Isa Anshary meyakini bahwa perjuangan kemerdekaan tidak akan lengkap dan revolusi tidak akan berakhir sampai bentuk kontrol Islam terhadap negara dibangun. Untuk itu, ia beranggapan perlunya suatu ‘revolusi Islam’. Ia mengatakan bahwa revolusi Islam bukanlah revolusi nasional yang terbatas pada batasan-batasan teritorial, tetapi lebih merupakan revolusi untuk membebaskan manusia dari eksploitasi fisik dan spiritual. Ia berpendapat bahwa teori, karakter, hakikat, karakteristik, dan filsafat revolusi ini ditentukan oleh Tuhan melalui wahyu dalam bentuk Sunnah (Nabi). Ia menekankan bahwa revolusi Indonesia harus dilanjutkan, tetapi ia harus diberi muatan spiritual untuk mencapai tujuannya menegakkan Islam dan hukum-hukumnya dalam negara dan masyarakat. Hal ini, menurutnya, adalah kewajiban umat Islam yang telah turun-temurun diperjuangkan.
Menurut Isa Anshary, terdapat tiga Qaidah Revolusi Islam. Pertama, perubahan dan perbaikan umat manusia harus dimulai dari keadaan bathiniyyah (mental-spiritual), baru keadaan lahiriyyah (fisik). Kedua, perubahan dan perbaikan keadaan masyarakat harus dilakukan dengan dimulai dari perseorangan, individu-individu anggota masyarakat tersebut. Ketiga, pembinaan dan pembangunan keadilan dan kesejahteraan sosial harus dimulai dari bawah, sedangkan pembersihan ke-dzalim-an, penipuan, korupsi, harus dimulai dari atas.
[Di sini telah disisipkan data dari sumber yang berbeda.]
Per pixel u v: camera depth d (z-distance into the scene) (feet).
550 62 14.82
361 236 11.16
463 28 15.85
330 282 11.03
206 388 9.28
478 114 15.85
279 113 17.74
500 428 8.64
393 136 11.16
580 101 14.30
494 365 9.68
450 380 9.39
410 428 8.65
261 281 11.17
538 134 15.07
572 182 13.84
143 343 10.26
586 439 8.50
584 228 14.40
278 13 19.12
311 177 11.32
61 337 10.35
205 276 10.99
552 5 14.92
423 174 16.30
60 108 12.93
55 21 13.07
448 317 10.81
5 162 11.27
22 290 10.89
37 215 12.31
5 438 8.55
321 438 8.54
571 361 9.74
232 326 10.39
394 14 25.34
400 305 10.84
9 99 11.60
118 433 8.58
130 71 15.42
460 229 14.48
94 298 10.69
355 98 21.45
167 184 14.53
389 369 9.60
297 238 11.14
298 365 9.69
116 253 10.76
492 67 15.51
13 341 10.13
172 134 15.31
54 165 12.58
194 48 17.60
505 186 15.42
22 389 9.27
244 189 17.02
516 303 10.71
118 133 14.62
Oleh karena itulah, Isa Anshary menjadi geram ketika orang-orang menyerukan untuk menghentikan perdebatan masalah furu’iyyah, demi tergalangnya persatuan (politik). Ia dengan tegas menyatakan bahwa Persatuan Islam tidak dapat menerima pandangan tersebut, karena hal itu merupakan suatu pengkhianatan terhadap misi agama (Islam).
Tuduhan pengkhianatan atas misi Islam dari Isa Anshary ini didasarkan atas pemahamannya bahwa masalah chilafiyyah itu adalah bagian dasar dari perjuangan politik Islam. Di lihat dari tujuannya, timbulnya chilafiyyah itu bukan untuk saling menjatuhkan, tetapi untuk “mentjari kebenaran dan mempertadjam kehidupan ruhani”. Kehidupan ruhani itu sendiri adalah program pertama dan mendasar dari proses revolusi Islam. Oleh karena itu, Isa Anshary berkeyakinan bahwa “tjita-tjita kita bersama hendak meninggikan
kalimah Allah…hanjalah dapat ditjapai dengan djalan membersihkan dan menjehatkan Agama dalam kehidupan kita sendiri”.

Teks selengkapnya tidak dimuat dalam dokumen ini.